Hacker Guccifer 2.0 pushed back against U.S. intelligence agencies' assessment that the hacker executed the Russia-backed breaches of IT systems associated with the Democratic National Committee and the campaign of former Democratic presidential nominee Hillary Clinton aimed at influencing the outcome of the 2016 presidential election. “These accusations are unfounded,” Guccifer 2.0 said in a Thursday blog post. “I have totally no relation to the Russian government.” An unclassified version of the U.S. intelligence agencies' report on the Russia-led hacks, released last week (see 1701060060), is a “crude fake” that “doesn't stand up to scrutiny,” Guccifer 2.0 said. “It’s obvious that the intelligence agencies are deliberately falsifying evidence. ... They’re playing into the hands of the Democrats who are trying to blame foreign actors for their failure.” Guccifer 2.0 suggested “we'll see more fakes” from President Barack Obama's administration before President-elect Donald Trump is inaugurated Friday. Trump now believes Russia ordered the election-related hacks. Several cabinet nominees echoed Trump in backing the intelligence report (see 1701110051).

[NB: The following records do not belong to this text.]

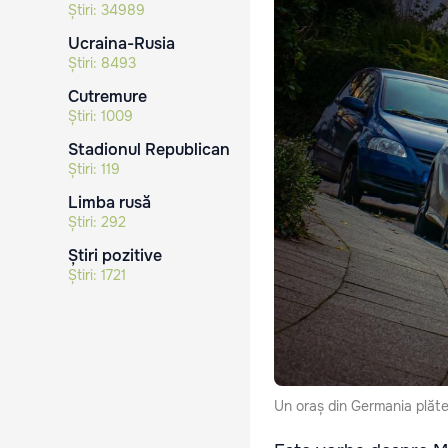
Știri:
34989
Ucraina-Rusia
Știri:
8493
Cutremure
Știri:
1009
Stadionul Republican
Știri:
119
Limba rusă
Știri:
292
Știri pozitive
Știri:
1721
Un oraș din Germania plăteș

U.S. cybersecurity offense "is way ahead of our defense," Rudy Giuliani said Thursday in a conference call after the incoming Donald Trump administration announced that it would consult with the former New York City mayor on cybersecurity issues and that Giuliani would chair a committee on cybersecurity developments involving company heads. That committee also will hold a number of meetings with President-elect Donald Trump about cybersecurity, said a Trump transition team release. "It's kind of like cancer in the sense there are so many different things being done to cure cancer, you almost feel like if you could put all the people together in the same room, maybe we could cure it," Giuliani said, saying "a perfect defense" to cybersecurity threats is unlikely and improvement is the aim. The Trump transition team said the meetings are to get "experiential and anecdotal information" from the executives about cybersecurity issues and how they were handled. The Trump team also said it's not seeking consensus advice or recommendations. Giuliani is Greenberg Traurig chairman-global cybersecurity, and chairman-CEO of security consulting firm Giuliani Partners.

Mozilla faulted the Senate Judiciary Committee Wednesday for not including a broader discussion of cybersecurity issues during Attorney General nominee Jeff Sessions’ confirmation hearings. Sessions committed during a hearing Tuesday to follow the USA Freedom Act, which restricts NSA from the bulk collection of Americans' phone records, despite his voting against the bill in 2015 (see 1701090038). Surveillance continued to occasionally emerge as an issue during Sessions' hearing Wednesday (see 1701110069). Senate Judiciary almost exclusively mentioned cybersecurity in the context of government-sponsored cyberattacks like Russia’s hacking of IT systems associated with the Democratic National Committee and the campaign of former Democratic presidential nominee Hillary Clinton, said Mozilla Chief Legal and Business Officer Denelle Dixon-Thayer in a blog post. “Discussion about robust cybersecurity for everyday Internet users -- through practices like strong encryption -- was largely absent,” she said. “It would have been helpful if the Senate asked Sessions to clarify his position, and even better if they asked him to clarify that privacy and security are important for all Americans and a healthy Internet.”